**PROMPT:** Copy everything in the listing below word for word, apart from any images.

**DATA BLOCK:**
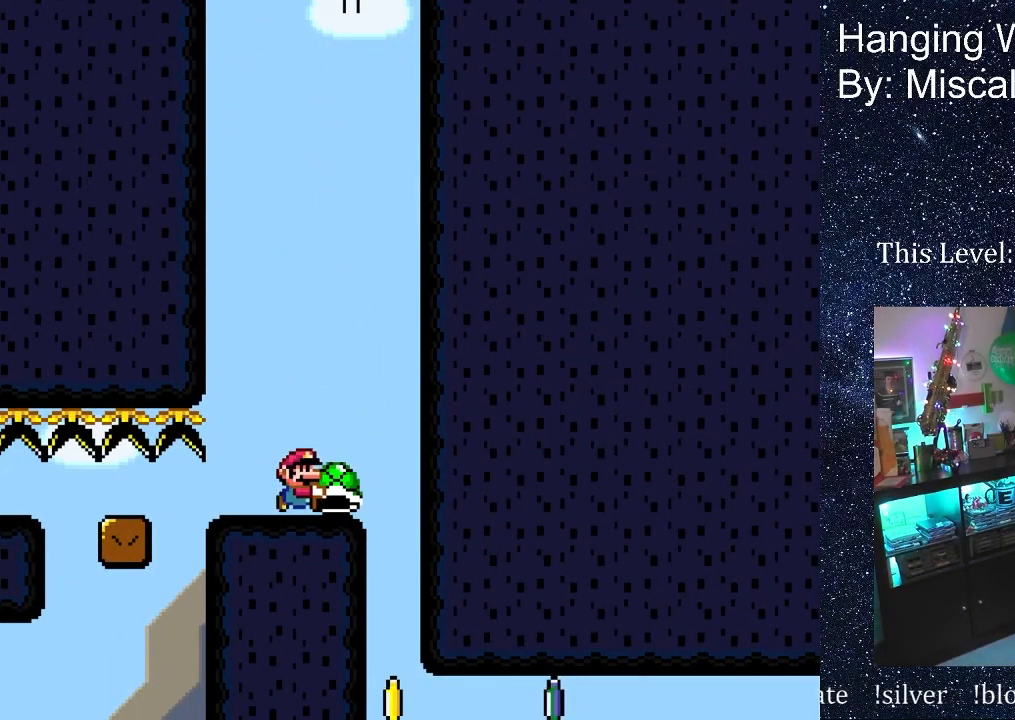
{"buttons": ["DPAD_LEFT"], "events": [[317, "DPAD_RIGHT", "up"], [400, "DPAD_LEFT", "down"]]}
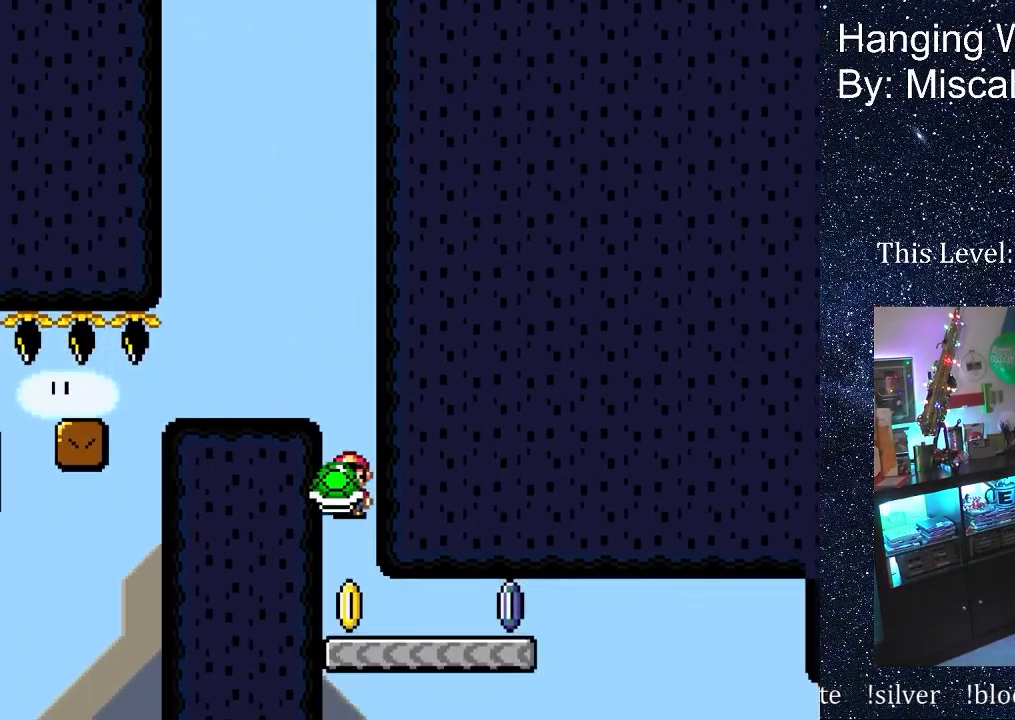
{"buttons": ["DPAD_RIGHT"], "events": [[17, "DPAD_LEFT", "up"], [100, "DPAD_RIGHT", "down"], [217, "DPAD_RIGHT", "up"], [350, "DPAD_RIGHT", "down"]]}
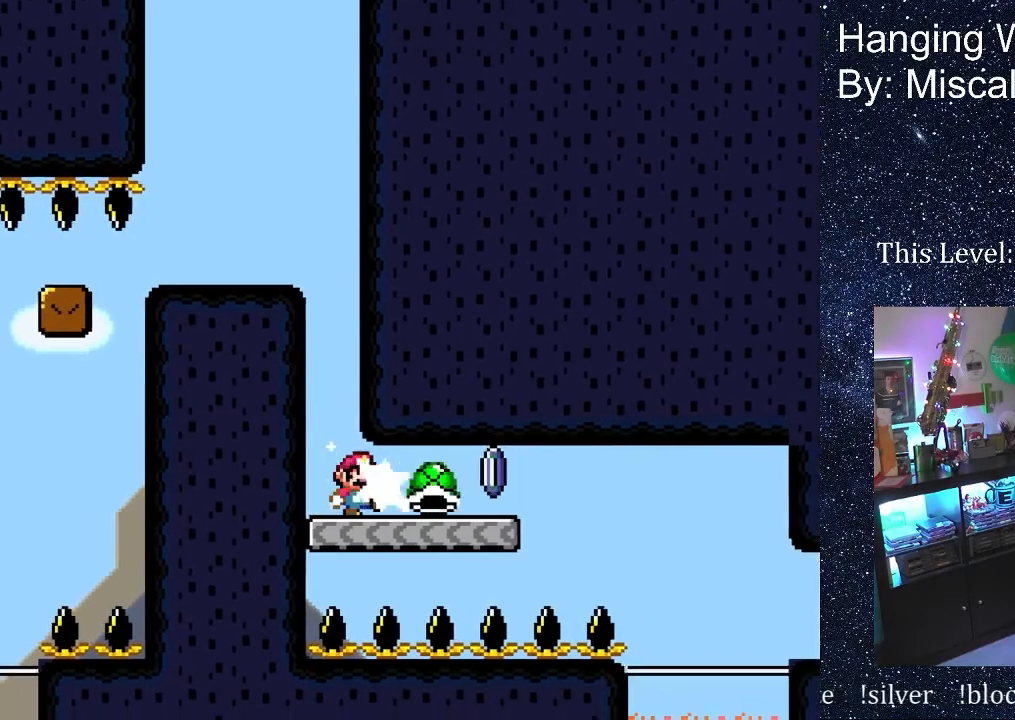
{"buttons": ["A", "X", "DPAD_RIGHT"], "events": [[117, "X", "down"], [300, "A", "down"]]}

**FINISHED EXERCISE:**
{"buttons": ["DPAD_LEFT"], "events": [[317, "DPAD_RIGHT", "up"], [400, "DPAD_LEFT", "down"]]}
{"buttons": ["DPAD_RIGHT"], "events": [[17, "DPAD_LEFT", "up"], [100, "DPAD_RIGHT", "down"], [217, "DPAD_RIGHT", "up"], [350, "DPAD_RIGHT", "down"]]}
{"buttons": ["A", "X", "DPAD_RIGHT"], "events": [[117, "X", "down"], [300, "A", "down"]]}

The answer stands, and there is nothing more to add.